Bill would prohibit accessory dwelling regs in Montana
Daily Inter Lake | March 28, 2021 12:00 AM
A bipartisan bill just introduced in the Montana Senate would prohibit cities and counties from adopting regulations that stand in the way of building new accessory dwelling units — small cottages or apartments that share properties with larger single-family homes.
Senate Bill 397 was introduced this week by Sens. Greg Hertz of Polson and Ellie Boldman of Missoula, who say it aims to create more affordable housing in the state's burgeoning urban centers by prohibiting zoning rules that make it onerous or impossible to build accessory dwellings.
If the bill becomes law, local governments could not require anything more than standard building permits when homeowners seek to add secondary dwellings on their land.

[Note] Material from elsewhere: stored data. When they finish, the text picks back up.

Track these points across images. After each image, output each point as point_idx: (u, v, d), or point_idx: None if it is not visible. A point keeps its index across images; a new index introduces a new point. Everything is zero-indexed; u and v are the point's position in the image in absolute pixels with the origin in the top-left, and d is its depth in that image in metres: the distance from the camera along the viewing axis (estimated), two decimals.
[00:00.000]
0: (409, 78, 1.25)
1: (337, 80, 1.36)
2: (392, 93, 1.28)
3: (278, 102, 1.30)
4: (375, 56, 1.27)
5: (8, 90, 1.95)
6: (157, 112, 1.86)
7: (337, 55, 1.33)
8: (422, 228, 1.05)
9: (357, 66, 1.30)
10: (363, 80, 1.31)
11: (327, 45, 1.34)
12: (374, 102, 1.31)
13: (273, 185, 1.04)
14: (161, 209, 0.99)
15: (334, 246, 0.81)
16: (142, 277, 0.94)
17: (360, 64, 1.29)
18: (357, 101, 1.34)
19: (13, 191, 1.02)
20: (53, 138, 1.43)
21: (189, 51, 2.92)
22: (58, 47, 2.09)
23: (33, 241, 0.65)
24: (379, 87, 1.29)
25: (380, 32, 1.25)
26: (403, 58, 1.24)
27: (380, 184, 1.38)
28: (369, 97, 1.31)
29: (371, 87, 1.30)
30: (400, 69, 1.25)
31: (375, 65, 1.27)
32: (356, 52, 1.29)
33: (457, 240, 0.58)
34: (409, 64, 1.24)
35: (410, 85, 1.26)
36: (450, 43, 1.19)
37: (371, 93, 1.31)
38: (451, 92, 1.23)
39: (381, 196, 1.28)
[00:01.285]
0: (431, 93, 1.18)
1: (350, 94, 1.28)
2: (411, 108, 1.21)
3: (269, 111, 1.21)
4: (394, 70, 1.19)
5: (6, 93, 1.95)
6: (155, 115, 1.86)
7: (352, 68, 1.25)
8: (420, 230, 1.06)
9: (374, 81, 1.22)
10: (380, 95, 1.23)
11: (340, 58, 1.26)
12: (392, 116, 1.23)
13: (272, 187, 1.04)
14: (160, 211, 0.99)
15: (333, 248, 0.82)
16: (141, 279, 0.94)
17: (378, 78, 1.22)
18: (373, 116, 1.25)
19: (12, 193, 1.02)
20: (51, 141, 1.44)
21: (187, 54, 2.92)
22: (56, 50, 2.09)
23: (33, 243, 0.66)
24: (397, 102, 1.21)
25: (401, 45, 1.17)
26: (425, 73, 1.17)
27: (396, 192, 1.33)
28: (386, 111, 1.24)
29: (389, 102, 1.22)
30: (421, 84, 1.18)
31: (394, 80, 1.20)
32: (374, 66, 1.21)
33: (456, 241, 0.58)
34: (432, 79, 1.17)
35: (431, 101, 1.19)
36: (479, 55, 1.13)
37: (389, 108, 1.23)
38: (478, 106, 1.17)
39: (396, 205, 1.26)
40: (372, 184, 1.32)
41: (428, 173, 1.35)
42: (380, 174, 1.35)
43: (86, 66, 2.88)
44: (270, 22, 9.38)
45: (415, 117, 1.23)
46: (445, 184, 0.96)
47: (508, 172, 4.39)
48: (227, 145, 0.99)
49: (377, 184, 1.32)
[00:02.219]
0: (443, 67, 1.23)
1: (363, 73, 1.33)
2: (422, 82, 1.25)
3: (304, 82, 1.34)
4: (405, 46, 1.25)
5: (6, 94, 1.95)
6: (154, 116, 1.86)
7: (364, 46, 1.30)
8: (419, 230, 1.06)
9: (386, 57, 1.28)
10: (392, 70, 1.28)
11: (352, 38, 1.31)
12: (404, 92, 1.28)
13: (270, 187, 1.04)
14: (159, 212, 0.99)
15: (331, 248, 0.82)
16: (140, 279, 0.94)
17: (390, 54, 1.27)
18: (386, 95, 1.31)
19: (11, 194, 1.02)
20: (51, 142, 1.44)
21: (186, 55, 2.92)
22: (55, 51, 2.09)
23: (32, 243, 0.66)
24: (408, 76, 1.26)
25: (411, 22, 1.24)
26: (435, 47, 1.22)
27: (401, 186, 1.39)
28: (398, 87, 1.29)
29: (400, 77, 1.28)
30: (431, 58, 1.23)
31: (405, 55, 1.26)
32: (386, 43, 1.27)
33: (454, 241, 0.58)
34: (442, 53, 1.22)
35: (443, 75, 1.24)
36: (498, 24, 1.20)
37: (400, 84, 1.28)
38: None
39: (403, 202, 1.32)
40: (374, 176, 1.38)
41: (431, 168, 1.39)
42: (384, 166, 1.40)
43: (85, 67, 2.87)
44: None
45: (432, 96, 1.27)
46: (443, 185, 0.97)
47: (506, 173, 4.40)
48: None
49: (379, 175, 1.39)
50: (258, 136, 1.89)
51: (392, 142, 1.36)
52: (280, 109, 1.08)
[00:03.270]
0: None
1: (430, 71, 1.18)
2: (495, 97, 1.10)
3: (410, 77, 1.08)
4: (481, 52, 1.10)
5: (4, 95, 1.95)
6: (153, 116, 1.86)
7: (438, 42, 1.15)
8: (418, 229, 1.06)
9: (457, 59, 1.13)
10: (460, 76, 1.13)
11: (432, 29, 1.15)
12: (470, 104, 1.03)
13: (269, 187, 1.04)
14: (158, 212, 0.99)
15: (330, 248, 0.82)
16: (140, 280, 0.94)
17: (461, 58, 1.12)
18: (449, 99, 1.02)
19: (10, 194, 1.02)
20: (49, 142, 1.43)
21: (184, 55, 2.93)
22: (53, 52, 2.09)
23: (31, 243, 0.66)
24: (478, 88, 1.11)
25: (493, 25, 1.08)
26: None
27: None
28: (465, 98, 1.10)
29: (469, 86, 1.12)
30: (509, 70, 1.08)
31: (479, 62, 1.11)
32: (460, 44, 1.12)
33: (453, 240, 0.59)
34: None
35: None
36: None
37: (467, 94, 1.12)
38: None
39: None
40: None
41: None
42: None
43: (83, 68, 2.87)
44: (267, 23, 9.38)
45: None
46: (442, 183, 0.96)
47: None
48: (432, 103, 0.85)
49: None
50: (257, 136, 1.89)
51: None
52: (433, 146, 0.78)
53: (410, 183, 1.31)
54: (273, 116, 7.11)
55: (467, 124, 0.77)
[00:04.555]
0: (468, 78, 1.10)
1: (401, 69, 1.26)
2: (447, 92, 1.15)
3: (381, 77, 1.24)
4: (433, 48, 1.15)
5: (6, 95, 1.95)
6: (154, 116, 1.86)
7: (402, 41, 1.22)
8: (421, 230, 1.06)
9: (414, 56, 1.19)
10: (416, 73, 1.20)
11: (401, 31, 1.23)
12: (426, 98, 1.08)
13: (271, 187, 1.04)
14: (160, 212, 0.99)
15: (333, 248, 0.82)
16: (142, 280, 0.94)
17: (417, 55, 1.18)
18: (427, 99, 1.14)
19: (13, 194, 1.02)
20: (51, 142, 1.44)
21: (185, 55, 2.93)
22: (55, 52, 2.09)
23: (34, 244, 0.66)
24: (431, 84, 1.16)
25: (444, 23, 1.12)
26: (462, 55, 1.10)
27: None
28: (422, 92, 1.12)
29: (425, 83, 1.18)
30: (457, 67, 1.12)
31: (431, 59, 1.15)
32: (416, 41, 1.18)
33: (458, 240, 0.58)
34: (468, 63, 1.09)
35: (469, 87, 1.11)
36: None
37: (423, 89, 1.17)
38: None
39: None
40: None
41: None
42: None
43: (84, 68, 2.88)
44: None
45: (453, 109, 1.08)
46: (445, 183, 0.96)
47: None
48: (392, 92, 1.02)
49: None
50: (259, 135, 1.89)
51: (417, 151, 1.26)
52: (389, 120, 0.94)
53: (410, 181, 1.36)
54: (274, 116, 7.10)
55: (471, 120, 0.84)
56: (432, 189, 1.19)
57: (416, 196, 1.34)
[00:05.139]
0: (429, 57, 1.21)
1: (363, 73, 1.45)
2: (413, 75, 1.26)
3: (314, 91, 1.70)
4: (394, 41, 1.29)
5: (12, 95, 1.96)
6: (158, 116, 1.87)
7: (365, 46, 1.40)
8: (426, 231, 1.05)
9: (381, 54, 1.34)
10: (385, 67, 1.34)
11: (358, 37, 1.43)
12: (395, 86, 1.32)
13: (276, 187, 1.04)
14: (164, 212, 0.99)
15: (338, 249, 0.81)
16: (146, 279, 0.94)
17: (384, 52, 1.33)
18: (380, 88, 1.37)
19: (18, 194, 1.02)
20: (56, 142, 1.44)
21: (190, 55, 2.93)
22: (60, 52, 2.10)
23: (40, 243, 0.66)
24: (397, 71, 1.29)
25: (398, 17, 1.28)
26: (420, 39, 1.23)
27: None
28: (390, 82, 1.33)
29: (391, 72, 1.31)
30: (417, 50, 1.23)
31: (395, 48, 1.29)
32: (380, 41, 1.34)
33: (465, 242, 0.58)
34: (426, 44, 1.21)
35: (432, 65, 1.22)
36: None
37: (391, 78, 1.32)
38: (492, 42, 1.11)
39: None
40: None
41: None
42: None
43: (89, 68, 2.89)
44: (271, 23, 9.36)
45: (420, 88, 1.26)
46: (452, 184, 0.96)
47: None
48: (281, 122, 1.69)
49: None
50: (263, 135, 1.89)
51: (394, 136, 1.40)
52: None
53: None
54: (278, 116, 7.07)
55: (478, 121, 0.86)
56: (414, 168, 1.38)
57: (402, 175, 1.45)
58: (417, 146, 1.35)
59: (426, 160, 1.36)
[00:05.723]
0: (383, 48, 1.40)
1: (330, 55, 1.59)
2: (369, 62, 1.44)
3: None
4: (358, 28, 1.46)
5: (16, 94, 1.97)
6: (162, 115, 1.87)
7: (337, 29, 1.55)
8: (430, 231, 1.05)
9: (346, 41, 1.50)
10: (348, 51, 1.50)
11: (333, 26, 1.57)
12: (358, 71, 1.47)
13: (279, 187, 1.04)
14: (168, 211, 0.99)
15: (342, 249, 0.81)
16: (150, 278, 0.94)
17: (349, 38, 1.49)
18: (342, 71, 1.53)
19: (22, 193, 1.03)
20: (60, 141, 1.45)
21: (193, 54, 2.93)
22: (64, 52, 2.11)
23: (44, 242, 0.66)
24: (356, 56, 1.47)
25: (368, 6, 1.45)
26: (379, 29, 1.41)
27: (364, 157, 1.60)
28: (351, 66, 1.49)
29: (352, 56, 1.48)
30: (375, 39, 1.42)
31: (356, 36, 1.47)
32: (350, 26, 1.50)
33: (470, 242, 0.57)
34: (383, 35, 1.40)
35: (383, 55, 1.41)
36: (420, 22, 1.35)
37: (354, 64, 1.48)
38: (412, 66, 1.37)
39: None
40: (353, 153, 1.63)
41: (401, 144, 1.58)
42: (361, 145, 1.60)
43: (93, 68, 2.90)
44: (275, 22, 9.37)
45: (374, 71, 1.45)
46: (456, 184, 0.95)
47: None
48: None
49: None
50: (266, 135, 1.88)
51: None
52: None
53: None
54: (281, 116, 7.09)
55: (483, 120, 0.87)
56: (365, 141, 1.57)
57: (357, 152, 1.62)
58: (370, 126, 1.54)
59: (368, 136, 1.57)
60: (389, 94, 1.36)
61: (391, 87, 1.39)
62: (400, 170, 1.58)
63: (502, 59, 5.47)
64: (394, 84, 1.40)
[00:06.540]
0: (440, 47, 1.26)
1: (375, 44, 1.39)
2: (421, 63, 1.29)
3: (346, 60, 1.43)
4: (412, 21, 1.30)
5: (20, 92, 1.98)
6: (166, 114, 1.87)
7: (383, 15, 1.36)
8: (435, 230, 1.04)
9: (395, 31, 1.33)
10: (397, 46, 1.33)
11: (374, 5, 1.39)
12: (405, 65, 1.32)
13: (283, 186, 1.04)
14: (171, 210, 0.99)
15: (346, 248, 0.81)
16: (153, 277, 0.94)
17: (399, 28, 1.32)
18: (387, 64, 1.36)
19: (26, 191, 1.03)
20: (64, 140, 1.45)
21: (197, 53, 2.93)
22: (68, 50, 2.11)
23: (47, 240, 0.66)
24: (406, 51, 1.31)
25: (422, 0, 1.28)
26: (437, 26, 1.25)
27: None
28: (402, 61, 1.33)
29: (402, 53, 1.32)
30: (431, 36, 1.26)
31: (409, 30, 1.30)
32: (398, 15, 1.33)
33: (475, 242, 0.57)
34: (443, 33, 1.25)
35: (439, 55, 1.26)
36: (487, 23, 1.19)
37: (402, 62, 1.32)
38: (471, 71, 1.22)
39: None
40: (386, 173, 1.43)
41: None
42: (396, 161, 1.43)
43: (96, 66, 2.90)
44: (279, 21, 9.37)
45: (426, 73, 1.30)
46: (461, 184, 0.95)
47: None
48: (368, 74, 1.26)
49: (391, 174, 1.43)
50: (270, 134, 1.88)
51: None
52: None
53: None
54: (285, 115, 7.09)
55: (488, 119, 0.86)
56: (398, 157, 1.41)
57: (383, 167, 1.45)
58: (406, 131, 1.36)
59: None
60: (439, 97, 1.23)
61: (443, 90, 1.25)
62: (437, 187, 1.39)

"SB 397 is designed to let property owners have more control over their own property and create more housing," said Hertz, a Republican.
"This bill will end discriminatory government rules and give Montanans more options to secure a safe and affordable place to live," said Boldman, a Democrat.
The legislation would have no effect on private covenants, meaning homeowners associations still could prohibit or make rules about accessory dwellings.
The bill is scheduled to receive its first hearing Monday afternoon in the Senate Local Government Committee.
It promises to be controversial among city leaders who view it as another attempt to strip them of local control and apply a one-size-fits-all solution to the complex problem of housing affordability.
IN KALISPELL, where accessory dwellings are prohibited in some residential zones, the City Council recently debated a proposed ordinance that would have expanded the areas where they are permissible. The council unexpectedly scrapped the plan last month but is expected to take it back up for consideration.
Kalispell City Manager Doug Russell said SB 397 would preclude local leaders from even having that discussion.
"They're trying to preempt local authority from really enacting any type of policy within a respective, individual community," he said.
Hertz said cities including Billings, Bozeman and Missoula have imposed too stringent rules on accessory dwellings, such as 600-square-foot size limitations and mandatory additional parking, adding significant expense to otherwise modest building projects.
"It really made it difficult to do these things," he said. "And they're taking away people's private property rights, too."
In Whitefish, city leaders have vigorously opposed a separate bill that would prohibit cities from requiring developers to dedicate land or pay fees in order to keep homes priced for people with specified income levels, a system known as inclusionary zoning. That would eliminate Whitefish's Legacy Homes Program and a similar affordable-housing program in Bozeman.
In an email, Whitefish City Council member Ben Davis said accessory dwellings already are allowed in most of the city, and the Strategic Housing Plan Steering Committee, which he chairs, is looking at ways those units can help solve the affordability problem. But, he said, SB 397 doesn't account for nuances in Whitefish's specific housing needs.
"There are collateral impacts that are not being considered, such as impacts on existing neighborhoods and the fact that many of these are built for use as second homes, which does not actually help the local housing issue here in Whitefish, and may in fact exacerbate difficulties for local residents in purchasing single-family homes," said Davis, who is also a home builder.
SOME ACCESSORY dwellings in Whitefish, Davis noted, are built as investment properties, with the primary and secondary residences being rented out to different tenants. That removes homes from the market for local workers looking to buy, and makes the whole property more expensive in the future.
"These are trade-offs, and good policy I believe will seek to strike a balance that is actually working towards the overall needs of the community," Davis said.
"Housing and zoning issues are complicated, and the needs and challenges vary considerably depending on the city, especially so for Whitefish, and I strongly believe that these decisions must always be made at the local level," he said. "The state Legislature simply does not, and indeed cannot, study the issue and impacts sufficiently to make good policy in this area."
Mayre Flowers, a Kalispell-based planning consultant who regularly testifies on housing legislation, echoed those concerns. As Montana's housing market experiences a "feeding frenzy" of buyers from out of state, she said, local governments should be allowed to impose reasonable restrictions on accessory dwellings, since many are used as short-term rentals such as Airbnbs.
"When they add a secondary dwelling, it is often allowing that homeowner, who is in the local workforce, to be able to live more affordably as well," Flowers said. "But when both housing units become simply an investment property, we're losing a significant amount of existing workforce housing."
Hertz said his bill would not preclude cities from using zoning restrictions to limit numbers of short-term rentals, nor would it interfere with standard building rules such as setback requirements.
"I think a lot of people have unrealistic concerns it's going to turn a bunch of single-family homes into duplexes," he said.